Сын прятал глаза, полные слез, тяжелые вороные волосы, как бархатный запон, укрывали лицо.
– Иль кто худое слово про отеченьку молвил? Скажися, – настаивала мать. – А лучше шел бы ты, миленькой, в спаленку да побратался с подушкою... Подушка – лучшая подружка.
Отрок поднялся, ростом уже с матерь, тонкий, как лоза. Буркнул не глядя, голос по-петушиному сломался:
– Не боишься? все на свете проспишь. Он придет, а тебя нету.
– Да кто он-то? – притворилась Федосья беспамятливой и, приобняв сына за плечи, повлекла к двери. Ах, как бы привить к себе сердешный росток, чтобы вовек не разлучаться. Чтоб как рука стал иль нога. Иль только в тамошней жизни неразлучны?
– Ты что-о, мати!
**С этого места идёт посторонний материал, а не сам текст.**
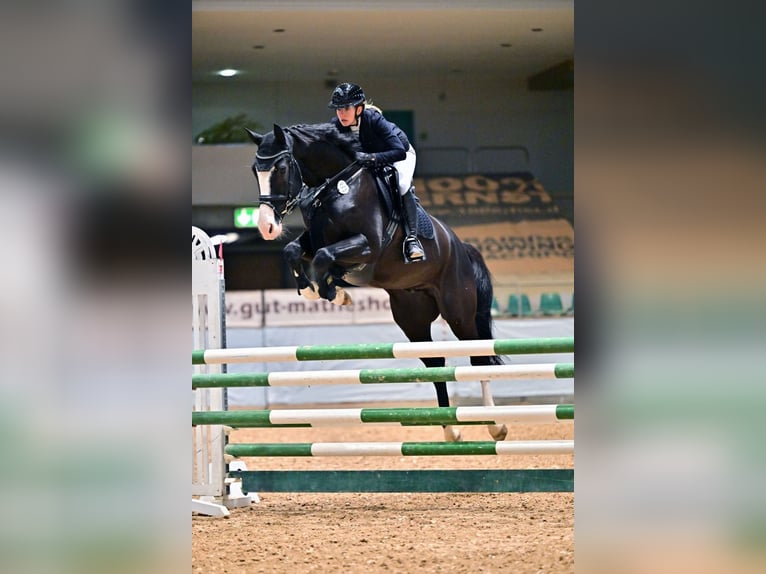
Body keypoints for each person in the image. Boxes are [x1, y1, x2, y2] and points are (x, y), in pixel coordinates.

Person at [328, 82, 425, 263]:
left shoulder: (374, 119)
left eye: (346, 108)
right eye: (338, 109)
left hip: (400, 154)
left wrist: (371, 158)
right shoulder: (336, 126)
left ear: (359, 108)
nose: (341, 114)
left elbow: (399, 152)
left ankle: (412, 239)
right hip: (370, 158)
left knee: (402, 185)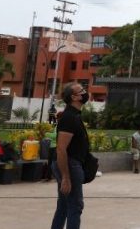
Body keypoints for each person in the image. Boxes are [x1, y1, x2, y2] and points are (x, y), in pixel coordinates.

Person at [51, 82, 91, 229]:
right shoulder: (69, 117)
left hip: (71, 164)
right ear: (74, 97)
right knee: (75, 206)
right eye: (82, 91)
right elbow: (61, 149)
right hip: (70, 165)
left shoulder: (74, 115)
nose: (85, 92)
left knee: (63, 205)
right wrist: (66, 177)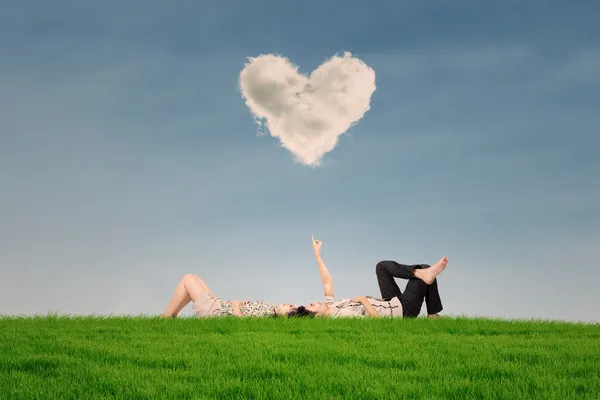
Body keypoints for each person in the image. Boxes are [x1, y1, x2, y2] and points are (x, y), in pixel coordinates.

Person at [289, 236, 447, 318]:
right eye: (312, 305)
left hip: (389, 302)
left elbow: (327, 281)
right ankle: (432, 314)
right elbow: (376, 322)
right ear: (316, 316)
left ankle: (421, 274)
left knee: (382, 267)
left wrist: (317, 254)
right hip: (402, 311)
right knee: (426, 268)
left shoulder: (331, 306)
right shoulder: (342, 316)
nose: (316, 302)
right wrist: (363, 300)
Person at [161, 274, 297, 318]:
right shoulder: (270, 309)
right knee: (197, 279)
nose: (290, 304)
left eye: (291, 308)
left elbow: (238, 317)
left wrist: (237, 303)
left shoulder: (266, 315)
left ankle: (166, 317)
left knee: (188, 278)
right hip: (219, 304)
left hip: (214, 310)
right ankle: (172, 316)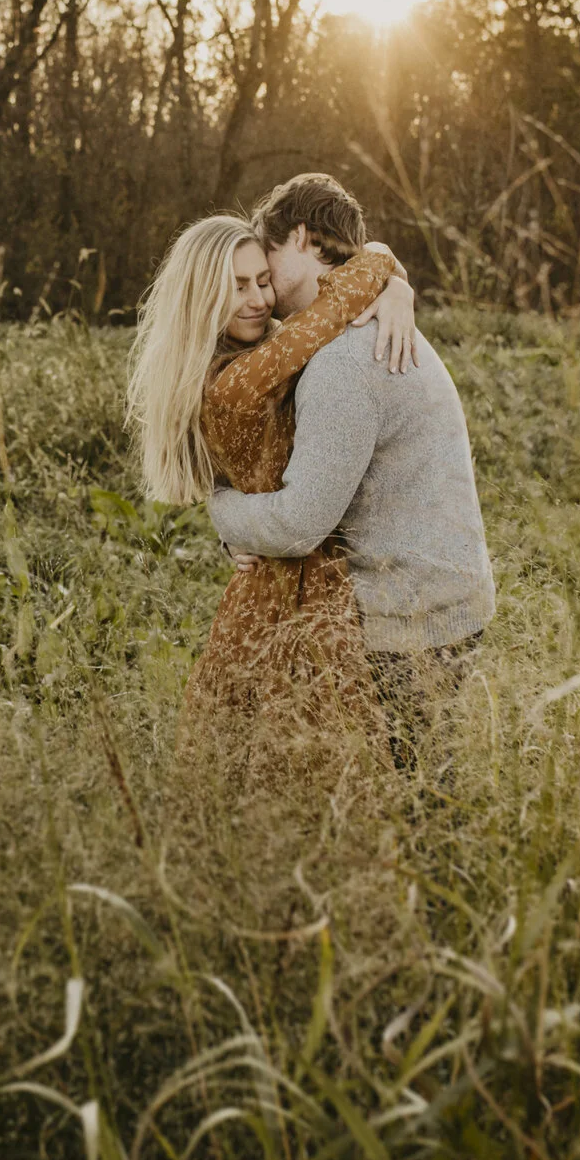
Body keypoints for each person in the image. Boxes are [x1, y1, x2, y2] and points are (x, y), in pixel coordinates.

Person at [208, 174, 495, 749]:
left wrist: (223, 512)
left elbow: (299, 523)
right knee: (425, 789)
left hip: (411, 620)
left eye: (267, 258)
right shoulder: (366, 315)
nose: (261, 289)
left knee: (413, 799)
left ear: (301, 236)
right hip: (444, 597)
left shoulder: (344, 357)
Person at [126, 212, 420, 738]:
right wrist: (390, 272)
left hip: (285, 569)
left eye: (263, 280)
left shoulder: (243, 355)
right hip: (295, 579)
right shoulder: (238, 380)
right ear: (201, 296)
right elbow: (333, 309)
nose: (260, 300)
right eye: (237, 287)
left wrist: (397, 287)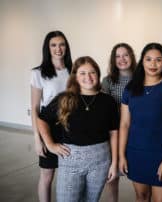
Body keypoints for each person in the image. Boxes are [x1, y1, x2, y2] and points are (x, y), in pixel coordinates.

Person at [37, 56, 118, 202]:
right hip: (70, 160)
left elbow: (114, 133)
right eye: (82, 73)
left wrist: (114, 163)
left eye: (92, 72)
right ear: (75, 76)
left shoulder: (108, 101)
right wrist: (50, 144)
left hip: (100, 161)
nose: (88, 77)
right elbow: (42, 119)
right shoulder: (65, 99)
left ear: (98, 75)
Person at [119, 43, 162, 202]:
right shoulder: (130, 89)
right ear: (142, 61)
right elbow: (124, 124)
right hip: (136, 153)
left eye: (158, 60)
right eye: (148, 59)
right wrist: (121, 155)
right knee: (141, 197)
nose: (153, 64)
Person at [30, 30, 72, 202]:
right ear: (47, 48)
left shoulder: (74, 70)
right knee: (47, 176)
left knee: (69, 175)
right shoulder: (38, 73)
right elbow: (34, 108)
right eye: (53, 45)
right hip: (48, 127)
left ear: (66, 47)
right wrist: (37, 139)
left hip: (70, 126)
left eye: (61, 44)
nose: (58, 49)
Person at [101, 43, 136, 202]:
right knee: (113, 174)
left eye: (125, 55)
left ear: (132, 57)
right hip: (114, 132)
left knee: (138, 173)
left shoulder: (142, 78)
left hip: (136, 131)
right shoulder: (108, 81)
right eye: (118, 56)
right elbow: (103, 108)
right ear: (113, 60)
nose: (122, 59)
Ты что? Шутишь иль взаболь забыла? Се гряду скоро и возмездие Мое о Мною, чтобы воздать каждому по делам его...
– А после-то как? Дожилась, память отшибло...
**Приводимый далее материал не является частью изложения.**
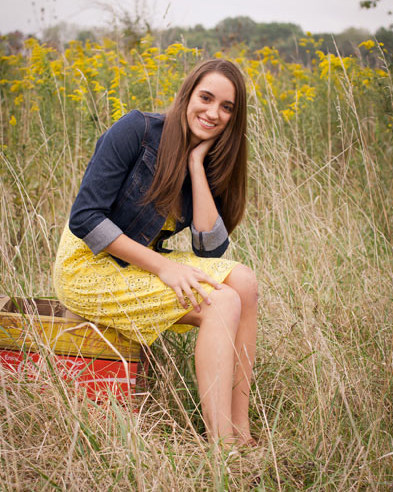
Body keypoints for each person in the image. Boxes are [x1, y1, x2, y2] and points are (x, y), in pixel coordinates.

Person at [54, 59, 259, 446]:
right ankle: (223, 446)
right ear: (187, 95)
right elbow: (85, 218)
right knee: (220, 302)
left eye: (227, 107)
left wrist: (197, 165)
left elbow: (210, 249)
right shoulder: (138, 130)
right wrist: (164, 267)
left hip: (133, 266)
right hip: (85, 268)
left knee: (243, 283)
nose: (213, 113)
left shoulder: (212, 158)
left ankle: (242, 431)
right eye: (206, 98)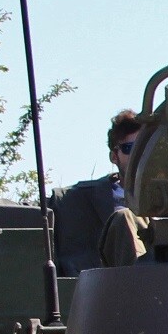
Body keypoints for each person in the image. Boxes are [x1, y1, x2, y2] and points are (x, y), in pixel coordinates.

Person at [50, 108, 140, 276]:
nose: (139, 155)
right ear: (114, 156)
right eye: (130, 148)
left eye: (146, 147)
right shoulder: (74, 202)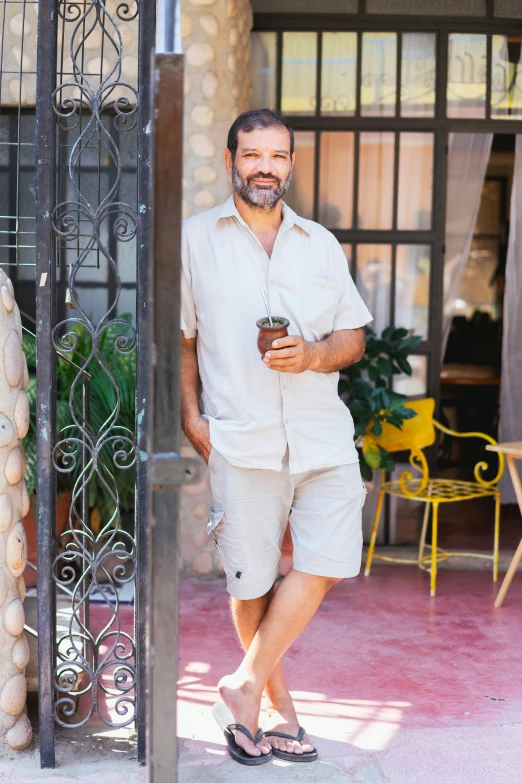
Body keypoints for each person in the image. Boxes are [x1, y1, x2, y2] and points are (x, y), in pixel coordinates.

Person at [180, 109, 372, 765]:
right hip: (242, 434)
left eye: (278, 156)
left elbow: (353, 338)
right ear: (232, 157)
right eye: (254, 154)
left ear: (291, 162)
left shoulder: (319, 242)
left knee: (326, 560)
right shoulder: (195, 239)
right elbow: (182, 338)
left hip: (321, 436)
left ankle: (240, 684)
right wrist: (191, 417)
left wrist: (313, 354)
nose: (267, 166)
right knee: (251, 579)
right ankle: (274, 708)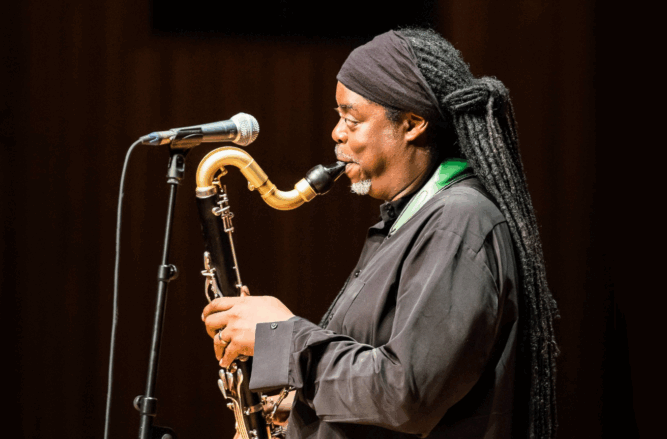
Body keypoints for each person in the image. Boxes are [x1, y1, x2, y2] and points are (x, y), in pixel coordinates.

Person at [202, 28, 559, 438]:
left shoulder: (457, 223)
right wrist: (298, 405)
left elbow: (406, 394)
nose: (337, 133)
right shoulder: (408, 220)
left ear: (412, 123)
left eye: (351, 119)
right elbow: (375, 381)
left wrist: (283, 339)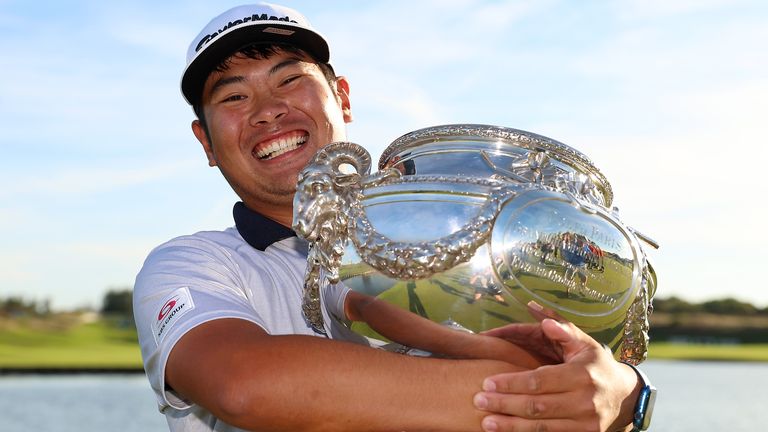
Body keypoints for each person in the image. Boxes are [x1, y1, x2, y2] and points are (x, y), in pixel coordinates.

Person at [133, 3, 651, 431]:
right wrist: (552, 400)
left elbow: (581, 360)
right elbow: (245, 386)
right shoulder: (192, 264)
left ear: (342, 97)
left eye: (289, 80)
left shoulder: (466, 233)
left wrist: (626, 393)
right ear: (205, 142)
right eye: (234, 96)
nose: (268, 110)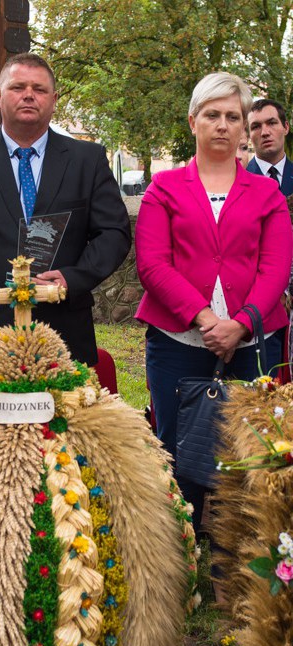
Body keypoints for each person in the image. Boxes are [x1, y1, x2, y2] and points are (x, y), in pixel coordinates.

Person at [134, 72, 292, 534]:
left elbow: (276, 267)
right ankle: (181, 541)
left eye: (232, 117)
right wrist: (205, 318)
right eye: (212, 115)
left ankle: (240, 545)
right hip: (177, 340)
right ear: (193, 122)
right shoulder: (163, 188)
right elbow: (154, 265)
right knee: (176, 442)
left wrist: (241, 323)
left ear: (244, 127)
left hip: (254, 342)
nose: (222, 125)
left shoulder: (267, 194)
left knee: (253, 445)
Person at [0, 52, 131, 371]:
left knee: (61, 423)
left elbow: (114, 233)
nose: (29, 95)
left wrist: (73, 278)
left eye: (40, 89)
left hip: (62, 331)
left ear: (54, 99)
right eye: (18, 87)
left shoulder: (87, 160)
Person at [247, 98, 293, 195]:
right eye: (256, 127)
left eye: (271, 123)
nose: (265, 133)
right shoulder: (235, 181)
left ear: (286, 127)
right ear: (248, 135)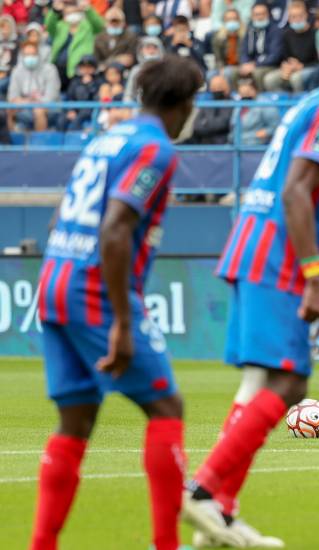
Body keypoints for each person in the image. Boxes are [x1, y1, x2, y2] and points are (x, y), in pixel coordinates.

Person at [181, 27, 319, 548]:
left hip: (255, 245)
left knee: (257, 384)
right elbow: (297, 191)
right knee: (290, 382)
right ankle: (202, 491)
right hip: (281, 257)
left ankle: (220, 516)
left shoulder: (311, 102)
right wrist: (315, 276)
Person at [28, 55, 205, 550]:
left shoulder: (105, 139)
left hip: (55, 277)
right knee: (166, 405)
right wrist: (122, 321)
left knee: (77, 418)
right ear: (184, 104)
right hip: (92, 288)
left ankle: (41, 544)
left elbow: (58, 218)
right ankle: (166, 544)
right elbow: (115, 229)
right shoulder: (155, 150)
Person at [46, 0, 105, 86]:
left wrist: (88, 9)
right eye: (69, 12)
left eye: (75, 12)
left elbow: (99, 26)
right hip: (59, 70)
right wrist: (54, 10)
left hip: (80, 70)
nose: (72, 14)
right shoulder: (60, 25)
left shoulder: (87, 26)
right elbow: (49, 26)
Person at [264, 0, 318, 92]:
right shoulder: (286, 34)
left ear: (306, 15)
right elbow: (285, 57)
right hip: (291, 68)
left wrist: (302, 66)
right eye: (293, 17)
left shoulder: (315, 33)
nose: (297, 19)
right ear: (289, 19)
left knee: (296, 78)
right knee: (269, 79)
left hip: (310, 68)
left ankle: (300, 103)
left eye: (300, 16)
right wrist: (286, 67)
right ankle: (281, 104)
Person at [6, 40, 61, 131]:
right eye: (27, 55)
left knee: (38, 111)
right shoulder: (17, 71)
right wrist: (28, 102)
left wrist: (32, 102)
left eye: (33, 54)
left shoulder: (50, 69)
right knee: (8, 110)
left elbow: (50, 97)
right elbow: (12, 97)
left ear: (38, 54)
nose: (30, 57)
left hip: (50, 107)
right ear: (22, 56)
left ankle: (39, 142)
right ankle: (11, 142)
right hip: (26, 106)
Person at [238, 1, 283, 90]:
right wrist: (245, 63)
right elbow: (243, 51)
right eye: (256, 14)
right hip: (251, 65)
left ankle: (261, 100)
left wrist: (255, 65)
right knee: (231, 73)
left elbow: (275, 56)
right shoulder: (249, 30)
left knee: (257, 73)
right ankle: (237, 100)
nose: (259, 17)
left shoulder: (276, 31)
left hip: (270, 66)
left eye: (262, 14)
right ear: (252, 16)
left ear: (268, 14)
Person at [190, 74, 233, 144]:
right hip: (204, 144)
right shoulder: (207, 104)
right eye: (213, 87)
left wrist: (206, 123)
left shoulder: (231, 103)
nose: (216, 90)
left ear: (227, 88)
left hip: (223, 144)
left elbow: (223, 123)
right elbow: (196, 125)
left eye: (219, 87)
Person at [63, 54, 100, 130]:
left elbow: (97, 98)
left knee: (78, 120)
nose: (86, 70)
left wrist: (90, 84)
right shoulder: (75, 81)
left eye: (89, 67)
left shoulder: (99, 81)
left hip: (90, 110)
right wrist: (71, 110)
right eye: (83, 67)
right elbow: (69, 97)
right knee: (61, 120)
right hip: (76, 108)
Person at [123, 36, 164, 101]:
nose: (151, 51)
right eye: (148, 48)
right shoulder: (136, 70)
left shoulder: (166, 69)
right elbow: (129, 94)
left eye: (155, 48)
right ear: (141, 50)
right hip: (140, 108)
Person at [211, 8, 245, 77]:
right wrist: (221, 68)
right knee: (210, 75)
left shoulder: (245, 36)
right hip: (224, 66)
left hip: (240, 66)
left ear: (239, 20)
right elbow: (218, 58)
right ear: (224, 21)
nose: (232, 21)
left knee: (228, 73)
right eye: (229, 19)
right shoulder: (218, 37)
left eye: (234, 19)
– Я есть альфа и омега, начало и конец...
– Ну-ну, учи, яйко, курю. Не зря почасту секла тебя четками. Все татушку забыть не можешь? Наснился? – Она с грустью погладила сына по голове. – Не тоскуй, дитя, от тоски черви на сердце лягут... Боярин Глеб Иванович в райских кущах ныне наливные яблочки кушает, меня ждет. От бати твоего греха не знавала. – Федосья вздохнула, по-старушьи собрала губы в гузку.
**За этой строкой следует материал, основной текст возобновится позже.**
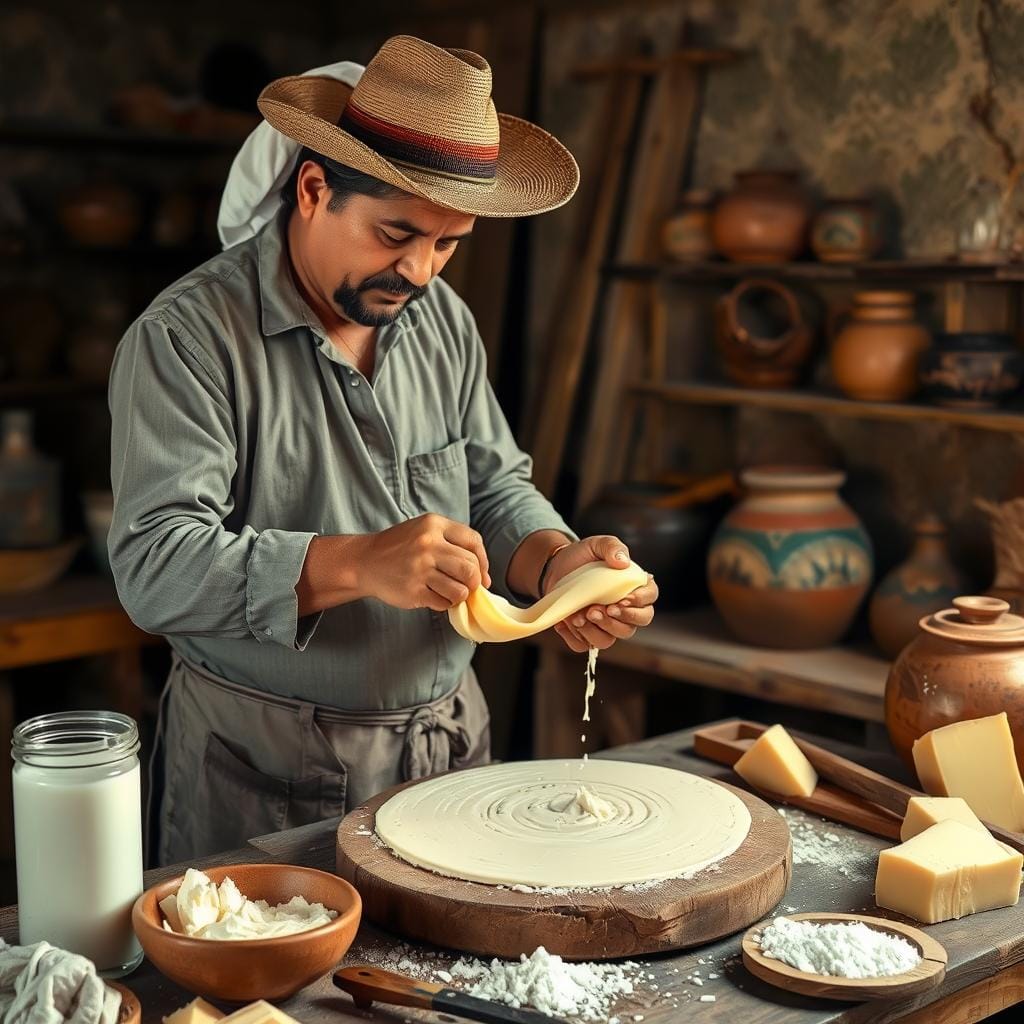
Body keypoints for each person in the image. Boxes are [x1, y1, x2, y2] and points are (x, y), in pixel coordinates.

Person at [108, 35, 659, 866]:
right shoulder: (187, 340)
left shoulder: (443, 322)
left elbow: (495, 485)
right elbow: (154, 566)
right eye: (396, 233)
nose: (422, 271)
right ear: (314, 187)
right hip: (264, 772)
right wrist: (359, 563)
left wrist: (558, 568)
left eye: (448, 244)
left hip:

– Мне тятенька заснился. Вот как ты. Поцеловал, бородой уколол, – вдруг признался отрок – Потом медовую жамку протянул. Спотчуй, говорит, сынок. Некому тебя нынче баловать. С карася, поди, жамка-то. Едва в ладонь взял. На земле таких нету. Я лизнул, а то уксус. Меня и перекосило. На, говорит, от ангела гостинец. От ангела Рафаила, говорит, гостинец... Матушка, он что, в обиде на меня? Он что, со злом на меня ушел?
– Да что ты, сынушка. Господь с тобой. Какое на тебя зло? Это остерег, чтоб не шалил, чтоб Бога нашего почитал. Ты теперь большой хозяин, ты на всю Русь виден... Что много думать? И яблочное вино станет уксусом, и плоть прахом, и вода льдом, и слезы песком, и камень-дресва трухою. И от всякой радости прежде смех, а после – слезы... Пустотный сон-то, поверь мамке. Тебе и Федот Стефанов, расслабленный, про то рассудит. Спокойной ночи, сынок.
И бояроня поцеловала отрока в лоб.
Заря встала по-над Москвою пожаром, выкрасив заиндевелые стены Кремля и Китай-города, разлилась багровой рекою, слегка попритушенная мглистой дымкой, словно бы сердечная бесшабашность, владевшая во все дни престольной от Рождества до Крещения, сейчас наконец-то покидала измаянный город, чтобы источиться в морозном воздухе, поиссякнуть в небесной тверди. За Неглинной вставали лохматые дымы над Пушечным двором, рядом скрипели бадьи черпального колодца, накачивали воду в городские мыльни; и стар и млад, мужики и жонки, всякого звания люд, зажав под мышкою веник и узелок с бельишком, и скляницу с жидким мылом, да лагунишко с квасом, с самого ранья спешили в бани, чтобы выпарить праздничный недуг, чтобы после душа звенела, как новый двугривенный, и вновь жаждала встречи с Господом. Желтый зыбкий облак раскачивался над баенкой – то скапливались, покинув намытое тело, душевные нечистоты, проказа и хворь, чтоб после отплыть и осесть в подмосковных уремах и распадках у бесовских скрытен, где лешачихи будут ткать из грешной ряднины себе чертовы портища.